WORK REQUEST: The listing below is to be output in its exact form.

DATA FOR THE TASK:
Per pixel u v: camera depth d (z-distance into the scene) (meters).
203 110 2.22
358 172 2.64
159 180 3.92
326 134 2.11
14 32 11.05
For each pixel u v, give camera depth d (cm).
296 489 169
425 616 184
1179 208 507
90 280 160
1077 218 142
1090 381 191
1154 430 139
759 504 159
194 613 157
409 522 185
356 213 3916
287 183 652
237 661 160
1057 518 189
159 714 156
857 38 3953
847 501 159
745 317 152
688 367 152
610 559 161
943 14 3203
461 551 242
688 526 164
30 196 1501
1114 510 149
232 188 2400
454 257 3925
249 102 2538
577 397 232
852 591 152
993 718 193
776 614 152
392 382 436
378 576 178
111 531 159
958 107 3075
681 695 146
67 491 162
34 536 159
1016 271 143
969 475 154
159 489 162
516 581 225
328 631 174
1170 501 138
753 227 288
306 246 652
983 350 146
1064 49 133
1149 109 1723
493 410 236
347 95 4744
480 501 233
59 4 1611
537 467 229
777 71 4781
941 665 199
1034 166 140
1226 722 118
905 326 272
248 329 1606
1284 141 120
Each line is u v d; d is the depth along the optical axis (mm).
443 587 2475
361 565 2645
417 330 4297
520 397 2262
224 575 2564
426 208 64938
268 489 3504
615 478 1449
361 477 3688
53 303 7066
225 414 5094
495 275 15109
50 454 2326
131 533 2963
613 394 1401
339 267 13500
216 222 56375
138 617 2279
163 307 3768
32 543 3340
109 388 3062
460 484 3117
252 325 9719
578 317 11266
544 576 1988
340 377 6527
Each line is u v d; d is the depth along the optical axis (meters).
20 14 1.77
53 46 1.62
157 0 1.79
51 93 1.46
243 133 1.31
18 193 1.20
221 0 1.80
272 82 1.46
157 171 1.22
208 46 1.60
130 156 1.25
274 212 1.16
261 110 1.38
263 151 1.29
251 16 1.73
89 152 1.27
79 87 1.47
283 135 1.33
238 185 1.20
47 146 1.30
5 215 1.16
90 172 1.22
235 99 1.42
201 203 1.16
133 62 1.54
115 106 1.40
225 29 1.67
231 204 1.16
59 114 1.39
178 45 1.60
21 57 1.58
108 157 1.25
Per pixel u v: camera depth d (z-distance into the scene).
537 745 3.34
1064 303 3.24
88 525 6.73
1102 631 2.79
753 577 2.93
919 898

RESULT:
Per pixel u v: camera depth d (z-distance into the scene) (meters).
203 110 2.22
358 172 2.64
159 180 3.92
326 134 2.11
14 32 11.05
For each pixel u v, give camera depth d (cm).
296 489 169
425 616 184
1179 208 507
90 280 160
1077 218 142
1090 381 191
1154 430 139
759 504 159
194 613 157
409 522 185
356 213 3916
287 183 652
237 661 160
1057 518 189
159 714 156
857 38 3953
847 501 159
745 317 152
688 367 152
610 559 161
943 14 3203
461 551 242
688 526 164
30 196 1501
1114 510 149
232 188 2400
454 257 3925
249 102 2538
577 397 232
852 591 152
993 718 193
776 614 152
392 382 436
378 576 178
111 531 159
958 107 3075
681 695 146
67 491 162
34 536 159
1016 271 143
969 475 154
159 489 162
516 581 225
328 631 174
1170 501 138
753 227 288
306 246 652
983 350 146
1064 49 133
1149 109 1723
493 410 236
347 95 4744
480 501 233
59 4 1611
537 467 229
777 71 4781
941 665 199
1034 166 140
1226 722 118
905 326 272
248 329 1606
1284 141 120
Each line is u v d; d is the depth along the optical axis (mm).
443 587 2475
361 565 2645
417 330 4297
520 397 2262
224 575 2564
426 208 64938
268 489 3504
615 478 1449
361 477 3688
53 303 7066
225 414 5094
495 275 15109
50 454 2326
131 533 2963
613 394 1401
339 267 13500
216 222 56375
138 617 2279
163 307 3768
32 543 3340
109 388 3062
460 484 3117
252 325 9719
578 317 11266
544 576 1988
340 377 6527
Each line is u v d; d is the depth along the optical axis (meters).
20 14 1.77
53 46 1.62
157 0 1.79
51 93 1.46
243 133 1.31
18 193 1.20
221 0 1.80
272 82 1.46
157 171 1.22
208 46 1.60
130 156 1.25
274 212 1.16
261 110 1.38
263 151 1.29
251 16 1.73
89 152 1.27
79 87 1.47
283 135 1.33
238 185 1.20
47 146 1.30
5 215 1.16
90 172 1.22
235 99 1.42
201 203 1.16
133 62 1.54
115 106 1.40
225 29 1.67
231 204 1.16
59 114 1.39
178 45 1.60
21 57 1.58
108 157 1.25
Per pixel u v: camera depth d (z-distance into the scene).
537 745 3.34
1064 303 3.24
88 525 6.73
1102 631 2.79
753 577 2.93
919 898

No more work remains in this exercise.